The noughties St Trinian’s sees the school in bad-debt and facing closure; the head teacher Miss Fritton (Everett) can’t find the cash to save the school’s bacon, so the girls (who are played by the likes of Lily Cole and Mischa Barton, amongst others) band together, using their ingenuity to save the school from bankruptcy. A solution presents itself in the form of a heist to steal and sell a famous painting, with the help of cockerney wheeler dealer Flash Harry (Brand). Can they pull it off? Will St Trinian’s survive to see the dawn of a new term, or will the girls face the prospect of going to a real proper school? Very silly indeed, but in the tradition of St Trinian’s, so it should be.

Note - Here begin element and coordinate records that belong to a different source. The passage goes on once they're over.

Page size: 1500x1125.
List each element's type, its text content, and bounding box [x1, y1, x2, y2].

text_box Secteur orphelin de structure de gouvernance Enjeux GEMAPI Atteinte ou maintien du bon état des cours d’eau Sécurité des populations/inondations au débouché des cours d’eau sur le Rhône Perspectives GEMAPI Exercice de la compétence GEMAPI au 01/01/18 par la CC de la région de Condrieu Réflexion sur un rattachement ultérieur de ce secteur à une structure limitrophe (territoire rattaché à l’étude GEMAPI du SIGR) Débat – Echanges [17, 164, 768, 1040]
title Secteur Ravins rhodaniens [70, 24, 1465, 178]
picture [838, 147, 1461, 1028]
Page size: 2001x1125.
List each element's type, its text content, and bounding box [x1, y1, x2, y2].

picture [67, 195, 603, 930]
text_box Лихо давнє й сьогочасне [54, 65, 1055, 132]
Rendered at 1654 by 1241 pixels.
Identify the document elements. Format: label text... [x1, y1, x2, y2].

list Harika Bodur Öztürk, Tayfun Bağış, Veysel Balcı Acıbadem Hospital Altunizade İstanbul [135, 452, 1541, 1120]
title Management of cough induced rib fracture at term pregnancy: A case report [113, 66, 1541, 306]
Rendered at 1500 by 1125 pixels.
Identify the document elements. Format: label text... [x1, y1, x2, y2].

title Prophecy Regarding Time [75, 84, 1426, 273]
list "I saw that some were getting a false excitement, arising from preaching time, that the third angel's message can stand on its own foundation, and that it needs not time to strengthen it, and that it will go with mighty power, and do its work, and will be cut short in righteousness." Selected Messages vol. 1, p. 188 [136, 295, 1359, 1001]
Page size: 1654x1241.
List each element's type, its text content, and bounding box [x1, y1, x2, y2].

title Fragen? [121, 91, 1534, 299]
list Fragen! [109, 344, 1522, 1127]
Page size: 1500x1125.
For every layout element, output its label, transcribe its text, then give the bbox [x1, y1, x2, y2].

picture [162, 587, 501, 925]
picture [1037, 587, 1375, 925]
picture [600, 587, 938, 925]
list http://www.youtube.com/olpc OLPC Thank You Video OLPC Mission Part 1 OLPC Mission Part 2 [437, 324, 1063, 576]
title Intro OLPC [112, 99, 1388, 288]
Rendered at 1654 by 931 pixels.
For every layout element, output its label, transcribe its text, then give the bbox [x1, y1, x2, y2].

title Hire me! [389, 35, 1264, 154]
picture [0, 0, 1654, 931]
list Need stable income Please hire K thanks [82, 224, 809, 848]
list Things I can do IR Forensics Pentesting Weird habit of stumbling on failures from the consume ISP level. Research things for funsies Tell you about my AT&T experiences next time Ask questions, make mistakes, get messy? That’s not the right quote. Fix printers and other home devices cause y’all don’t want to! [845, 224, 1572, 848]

Much of the films hype has centred around it’s all-star cast and there are some good performances here; supermodel Lily Cole proves she’s not just a pretty face, while relative newcomer Gemma Arterton does a great job of headgirl come femme fatale Kelly. It’s always nice to see British talent. Russell Brand (on whom I have my very own schoolgirl-style crush) is also an enjoyable addition to proceedings, though he’s not in it for long enough if you ask me. Not all the big names roped in were entirely necessary; the less said about Mischa Barton the better.
Having not seen the original films, I do wonder whether this does them justice. It’s not that it’s particularly awful… in fact it has all the components to be rather good; but somehow it just doesn’t pull it off. It felt like watching a really good BBC telly special (actually, an ITV one… Girls Aloud are in it), rather than a big-screen must-see. The cast is impressive (there will be many instances where you’ll go ‘ooh there’s Stephen Fry/Rupert Everett/Rupert Everett in drag etc etc’) but probably not enough to keep you suitably enthralled for the full 101 minutes of schoolgirl japes and hi-jinks.
If you do head to the cinema for this, a word of caution. It’s a little too long, a little too silly and the soundtrack features far too much Girls Aloud. Unapologetically girly, this is a chick-flick (sorry, I do hate that word) that your little sister, or maybe a mother or other female relative who enjoyed St Trinian’s the first time round might like to see with you as a nostalgic trip down memory lane. But it’s not as good, nor does it feature as much Russell Brand, as the hype made out. Hmmph.